Open Cities AI Challenge: Segmenting Buildings for Disaster Resilience

Open Cities AI Challenge: Segmenting Buildings for Disaster Resilience. The pipeline follows severstal.

2nd place out of 1106 with 0.8575 jaccard index (top 1 -- 0.8598).

Prerequisites

GPU(s) with 32Gb RAM (e.g. Tesla V100)
NVIDIA apex

pip install -r requirements.txt

Usage

Download

First download the train and test data from the competition link into data folder.
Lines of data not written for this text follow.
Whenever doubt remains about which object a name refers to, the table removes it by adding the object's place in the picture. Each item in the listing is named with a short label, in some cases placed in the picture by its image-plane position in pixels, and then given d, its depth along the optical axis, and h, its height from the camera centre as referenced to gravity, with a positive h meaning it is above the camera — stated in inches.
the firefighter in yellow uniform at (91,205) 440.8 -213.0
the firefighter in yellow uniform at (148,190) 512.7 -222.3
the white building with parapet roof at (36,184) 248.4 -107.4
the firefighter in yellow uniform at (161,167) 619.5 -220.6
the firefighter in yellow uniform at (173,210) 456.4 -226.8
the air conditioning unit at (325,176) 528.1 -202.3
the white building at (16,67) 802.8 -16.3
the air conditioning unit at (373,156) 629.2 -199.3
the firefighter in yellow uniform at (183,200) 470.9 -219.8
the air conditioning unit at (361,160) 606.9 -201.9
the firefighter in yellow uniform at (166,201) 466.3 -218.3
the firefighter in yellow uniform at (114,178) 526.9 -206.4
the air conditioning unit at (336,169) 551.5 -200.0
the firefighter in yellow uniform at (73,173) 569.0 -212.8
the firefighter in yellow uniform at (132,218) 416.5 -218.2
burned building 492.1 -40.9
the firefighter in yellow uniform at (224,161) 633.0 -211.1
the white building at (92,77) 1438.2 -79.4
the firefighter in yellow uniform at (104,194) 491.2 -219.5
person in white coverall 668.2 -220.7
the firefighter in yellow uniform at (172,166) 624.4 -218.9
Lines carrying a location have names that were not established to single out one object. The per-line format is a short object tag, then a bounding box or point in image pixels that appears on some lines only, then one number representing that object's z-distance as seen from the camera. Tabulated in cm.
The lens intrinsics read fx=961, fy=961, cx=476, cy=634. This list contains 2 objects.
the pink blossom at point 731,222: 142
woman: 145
Then you must prepare train and test datasets. For train use:

python ./src/data/prepare_train.py

Actually, it's hard to install all dependencies like GDAL etc. So, it's better to use code from competition forum in Getting started topic by @johnowhitaker. Or even better download extracted tiles from kaggle dataset

kaggle d download kbrodt/oc-t1-1024-z19-p1
kaggle d download kbrodt/oc-t1-1024-z19-p2
kaggle d download kbrodt/oc-t1-1024-z19-p3

For test simply use

python ./src/data/prepare_test.py

Train

To train the model run

sh ./train.sh

On 6 GPUs Tesla V100 it will take around 50h. This will generates trained models and submission file.

Predict

If you want only predict the test set, first you need to download model weights from yandex disk, unzip and execute:

sh ./submit.sh

On 6 GPUs Tesla V100 it takes around 1h.

Approach

It turned out the approach is quite straightforward. You can get good results by training Unet-like models with heavy encoders using only tier 1 data and some tricks. The main idea is to take into account the rare tiles. One way is to assign some class to the tile and use the inverse probability of that class in the dataset to oversample them. It significantly speeds up the learning process. The other trick is to change binary cross-entropy loss to multiclass cross-entropy (in our case 2 output channels) and take argmax instead of searching an optimal threshold. It is also preferred to train the model in the same conditions as at inference, i. e. at inference we have 1024x1024 tiles, so we need maximally to preserve this resolution during training. To overfit on testset one you can do pseudo-labelling. After obtaining a strong single model do train 5 more models and do ensemble them by simple averaging.

Summary

Train tier 1, 1024x1024 tile's size with 19 zoom level
5 folds stratified by area_scene
Balanced sampler by area_scene
Unet-like with heavy encoders: senet154, se_resnext50_32x4d, densenet161, inceptionv4, efficientnet-b4
Cross-entropy loss (not to search threshold for binarization)
2 rounds of pseudo-labeling

Tried

Although we have train tier 2 dataset with "dirty" labels, we can pretrain on it and finetune on tier 1, but it doesn't work for me. Another way to use tier 2 is to fix "dirty" labels. I tried to train on tier 2 predictions of models trained on tier 1 with knowledge-distillation (KD), but it works the same if we train only on tier 1. I only managed train a single model efficientnet-b3 with score 85.02.
Different zoom levels (18 and 20) greatly increases data size, hence increases training time, so I gave up it.
Instead of 1-channel footprints I used 3-channel mask footprint/boundary/contact, but I didn't managed better results.
MixUp training

Possible improvements

Do first rounds of pseudo-labeling with heavier encoders (instead using effnets)
Use different zoom levels if have time
Fix/filter/clean/remove "dirty" labels of tier 2 using trained models on tier 1 by calculating jaccard index between "dirty" label and prediction. Add labels with high score, because it signifies that labels are close enough to predictions, where latter are obtained on clean tier 1 dataset. Remove labels with low score. See some examples and ideas here.